We report here the results of the first survey on epilepsy surgery activity in France. Data from a questionnaire sent to 17 centers practicing epilepsy surgery were analyzed. All centers responded; however, all items were not completely documented. Over 50 years, more than 5000 patients have been operated on for drug-resistant epilepsy and more than 3000 patients underwent some invasive monitoring, most often SEEG. Currently, nearly 400 patients (including more than 100 children) are operated on yearly for epilepsy in France. Over a study period varying among centers (from two to 20 years; mean, 9.5 years), results from more than 2000 patients including one-third children were analyzed. Important differences between adults and children, respectively, were observed in terms of location (temporal: 72% versus 4.3%; frontal: 12% versus 28%; central: 2% versus 11%), etiology (hippocampal sclerosis: 41% versus 2%; tumors 20% versus 61%); and procedures (cortectomy: 50% versus 23%; lesionectomy: 8% versus 59%), although overall results were identical (seizure-free rates following temporal lobe surgery: 80.6% versus 79%; following extratemporal surgery: 65.9% versus 65%). In adults, the best results were observed following temporomesial (TM) resection associated with hippocampal sclerosis or other lesions (class I: 83% and 79%, respectively), temporal neocortical (TNC) lesional (82%), while resections for cryptogenic temporal resections were followed by 69% (TM) and 63% (TNC) class I outcome. Extratemporal lesional resections were associated with 71% class I outcome and cryptogenic 43%. In children, the best results were obtained in tumor-associated epilepsy regardless of location (class I: 80%). A surgical complication occurred in 8% after resective surgery - with only 2.5% permanent morbidity - and 4.3% after invasive monitoring (mostly hemorrhagic). Overall results obtained by epilepsy surgery centers were in the higher range of those reported in the literature, along with a low rate of major surgical complications. Growing interest for epilepsy surgery is clearly demonstrated in this survey and supports further development to better satisfy the population's needs, particularly children. Activity should be further evaluated, while existing epilepsy surgery centers as well as healthcare networks should be expanded.
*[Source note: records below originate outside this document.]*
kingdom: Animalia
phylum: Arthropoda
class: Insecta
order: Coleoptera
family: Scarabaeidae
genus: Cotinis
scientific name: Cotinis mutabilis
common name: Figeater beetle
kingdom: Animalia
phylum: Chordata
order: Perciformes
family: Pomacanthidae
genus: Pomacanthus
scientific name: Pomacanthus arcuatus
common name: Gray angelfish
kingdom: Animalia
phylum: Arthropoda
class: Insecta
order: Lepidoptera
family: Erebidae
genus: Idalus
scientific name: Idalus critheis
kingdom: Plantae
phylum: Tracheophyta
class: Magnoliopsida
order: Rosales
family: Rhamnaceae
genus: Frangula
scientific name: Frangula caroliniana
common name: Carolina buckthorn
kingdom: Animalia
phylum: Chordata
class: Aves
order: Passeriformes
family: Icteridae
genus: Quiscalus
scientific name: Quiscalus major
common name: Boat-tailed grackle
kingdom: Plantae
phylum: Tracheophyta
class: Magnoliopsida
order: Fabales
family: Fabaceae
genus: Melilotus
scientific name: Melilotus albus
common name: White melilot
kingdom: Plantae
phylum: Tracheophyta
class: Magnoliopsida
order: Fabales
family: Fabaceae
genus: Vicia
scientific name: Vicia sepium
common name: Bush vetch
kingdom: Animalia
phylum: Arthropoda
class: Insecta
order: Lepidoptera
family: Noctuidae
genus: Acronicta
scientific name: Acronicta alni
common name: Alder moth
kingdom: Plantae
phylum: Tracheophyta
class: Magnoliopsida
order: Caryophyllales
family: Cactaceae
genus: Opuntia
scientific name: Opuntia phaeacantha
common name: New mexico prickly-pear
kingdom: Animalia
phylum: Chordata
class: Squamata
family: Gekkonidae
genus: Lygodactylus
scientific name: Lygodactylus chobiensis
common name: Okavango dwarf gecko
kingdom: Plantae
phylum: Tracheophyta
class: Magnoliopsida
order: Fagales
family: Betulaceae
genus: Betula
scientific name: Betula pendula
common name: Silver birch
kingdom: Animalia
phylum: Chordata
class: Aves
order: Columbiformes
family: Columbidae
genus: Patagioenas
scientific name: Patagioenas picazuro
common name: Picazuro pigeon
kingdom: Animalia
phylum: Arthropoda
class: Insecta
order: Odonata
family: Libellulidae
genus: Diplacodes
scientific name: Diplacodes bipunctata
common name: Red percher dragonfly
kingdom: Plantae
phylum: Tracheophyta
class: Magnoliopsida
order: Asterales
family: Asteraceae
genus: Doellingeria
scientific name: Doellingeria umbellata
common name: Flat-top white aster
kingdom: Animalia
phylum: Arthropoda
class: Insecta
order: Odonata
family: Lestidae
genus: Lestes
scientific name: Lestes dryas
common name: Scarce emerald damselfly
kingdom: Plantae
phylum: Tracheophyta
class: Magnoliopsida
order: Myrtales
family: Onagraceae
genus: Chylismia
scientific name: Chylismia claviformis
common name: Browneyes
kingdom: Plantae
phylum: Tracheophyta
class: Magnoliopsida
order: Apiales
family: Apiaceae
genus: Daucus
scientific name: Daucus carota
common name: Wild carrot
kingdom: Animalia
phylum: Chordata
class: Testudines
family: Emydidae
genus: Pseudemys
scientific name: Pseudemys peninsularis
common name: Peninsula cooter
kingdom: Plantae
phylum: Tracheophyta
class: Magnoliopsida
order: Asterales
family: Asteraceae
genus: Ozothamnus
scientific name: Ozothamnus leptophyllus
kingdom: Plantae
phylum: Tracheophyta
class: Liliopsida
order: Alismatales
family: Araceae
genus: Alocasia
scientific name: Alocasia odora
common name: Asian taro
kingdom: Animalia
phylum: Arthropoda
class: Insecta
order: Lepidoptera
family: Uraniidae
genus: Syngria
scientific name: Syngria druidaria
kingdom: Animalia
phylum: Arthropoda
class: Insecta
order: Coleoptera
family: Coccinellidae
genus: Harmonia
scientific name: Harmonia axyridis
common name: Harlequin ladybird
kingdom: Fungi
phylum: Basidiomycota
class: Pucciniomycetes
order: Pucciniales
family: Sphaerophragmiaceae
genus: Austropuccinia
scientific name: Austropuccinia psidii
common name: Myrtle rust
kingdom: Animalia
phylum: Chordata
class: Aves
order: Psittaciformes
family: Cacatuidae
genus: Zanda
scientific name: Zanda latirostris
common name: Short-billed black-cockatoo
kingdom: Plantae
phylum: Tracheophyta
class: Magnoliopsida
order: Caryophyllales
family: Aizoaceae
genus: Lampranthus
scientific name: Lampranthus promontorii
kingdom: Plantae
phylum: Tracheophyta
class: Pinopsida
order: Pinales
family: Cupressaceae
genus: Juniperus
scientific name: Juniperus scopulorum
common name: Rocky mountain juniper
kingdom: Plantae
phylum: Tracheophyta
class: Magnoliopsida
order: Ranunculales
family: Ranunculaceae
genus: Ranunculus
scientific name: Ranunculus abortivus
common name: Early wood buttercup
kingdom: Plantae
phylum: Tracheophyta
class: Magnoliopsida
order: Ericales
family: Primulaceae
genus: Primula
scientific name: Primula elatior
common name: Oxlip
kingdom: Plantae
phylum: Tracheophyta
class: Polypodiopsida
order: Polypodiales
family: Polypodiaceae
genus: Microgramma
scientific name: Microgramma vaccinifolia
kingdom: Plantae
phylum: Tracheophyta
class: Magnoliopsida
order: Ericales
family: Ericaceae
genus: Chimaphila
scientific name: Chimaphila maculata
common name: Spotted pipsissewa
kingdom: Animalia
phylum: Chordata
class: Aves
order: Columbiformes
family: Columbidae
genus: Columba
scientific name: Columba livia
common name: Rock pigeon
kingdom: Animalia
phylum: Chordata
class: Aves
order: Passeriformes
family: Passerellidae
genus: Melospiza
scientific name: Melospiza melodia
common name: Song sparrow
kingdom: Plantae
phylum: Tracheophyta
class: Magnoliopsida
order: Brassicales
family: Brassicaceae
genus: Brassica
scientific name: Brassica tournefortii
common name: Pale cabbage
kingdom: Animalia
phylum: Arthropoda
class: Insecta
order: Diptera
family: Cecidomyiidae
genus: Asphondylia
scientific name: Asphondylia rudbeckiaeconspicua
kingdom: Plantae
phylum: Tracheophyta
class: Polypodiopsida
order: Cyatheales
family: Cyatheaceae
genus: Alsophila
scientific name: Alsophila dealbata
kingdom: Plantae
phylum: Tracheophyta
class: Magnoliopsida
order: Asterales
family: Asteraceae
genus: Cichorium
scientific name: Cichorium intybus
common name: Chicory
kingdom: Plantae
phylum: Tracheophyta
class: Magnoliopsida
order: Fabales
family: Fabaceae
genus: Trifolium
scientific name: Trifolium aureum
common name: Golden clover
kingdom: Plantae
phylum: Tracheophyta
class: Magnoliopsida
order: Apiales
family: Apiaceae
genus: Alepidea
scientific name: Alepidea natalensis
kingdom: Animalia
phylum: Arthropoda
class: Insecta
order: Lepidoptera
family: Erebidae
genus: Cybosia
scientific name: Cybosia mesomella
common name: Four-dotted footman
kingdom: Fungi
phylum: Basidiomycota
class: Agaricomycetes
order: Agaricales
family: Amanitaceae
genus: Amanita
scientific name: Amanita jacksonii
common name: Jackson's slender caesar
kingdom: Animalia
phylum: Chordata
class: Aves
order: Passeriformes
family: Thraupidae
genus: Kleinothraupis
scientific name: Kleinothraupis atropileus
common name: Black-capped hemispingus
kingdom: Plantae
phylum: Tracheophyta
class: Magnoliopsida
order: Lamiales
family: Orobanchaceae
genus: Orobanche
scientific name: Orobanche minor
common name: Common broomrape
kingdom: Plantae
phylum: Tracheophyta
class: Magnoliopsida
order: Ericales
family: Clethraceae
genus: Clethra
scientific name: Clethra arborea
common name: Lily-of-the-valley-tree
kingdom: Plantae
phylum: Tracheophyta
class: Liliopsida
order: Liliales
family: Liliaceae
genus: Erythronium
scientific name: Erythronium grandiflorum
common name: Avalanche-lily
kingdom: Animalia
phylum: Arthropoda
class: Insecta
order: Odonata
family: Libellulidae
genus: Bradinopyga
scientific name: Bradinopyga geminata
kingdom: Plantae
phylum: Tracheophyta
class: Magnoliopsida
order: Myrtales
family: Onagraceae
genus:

我们在此报告法国首次癫痫手术活动调查的结果。对发送给17个开展癫痫手术中心的调查问卷数据进行了分析。所有中心均有回复;然而,并非所有项目都有完整记录。50多年来,超过5000例患者接受了耐药性癫痫手术,超过3000例患者接受了某种侵入性监测,最常见的是立体定向脑电图(SEEG)。目前,法国每年有近400例患者(包括100多名儿童)接受癫痫手术。在各中心不同的研究时间段(从2年到20年;平均9.5年)内,对2000多名患者(其中三分之一为儿童)的结果进行了分析。在位置方面(颞叶:72%对4.3%;额叶:12%对28%;中央区:2%对11%)、病因(海马硬化:41%对2%;肿瘤:20%对61%)以及手术方式(皮质切除术:50%对23%;病灶切除术:8%对59%)方面,分别观察到成人和儿童之间存在重要差异,尽管总体结果相同(颞叶手术后无癫痫发作率:80.6%对79%;颞叶外手术后:65.9%对65%)。在成人中,与海马硬化或其他病变相关的颞叶内侧(TM)切除术后效果最佳(I级:分别为83%和79%),颞叶新皮质(TNC)病灶切除术后为82%,而隐源性颞叶切除术的I级结果在TM切除术后为69%,TNC切除术后为63%。颞叶外病灶切除术的I级结果为71%,隐源性为43%。在儿童中,无论位置如何,与肿瘤相关的癫痫手术效果最佳(I级:80%)。切除性手术后8%发生手术并发症——永久性致残率仅为2.5%,侵入性监测后为4.3%(主要为出血)。癫痫手术中心获得的总体结果处于文献报道的较高水平,且主要手术并发症发生率较低。本次调查清楚地表明对癫痫手术的兴趣日益浓厚,这支持进一步发展以更好地满足民众需求,尤其是儿童的需求。应进一步评估手术活动,同时应扩大现有的癫痫手术中心以及医疗保健网络。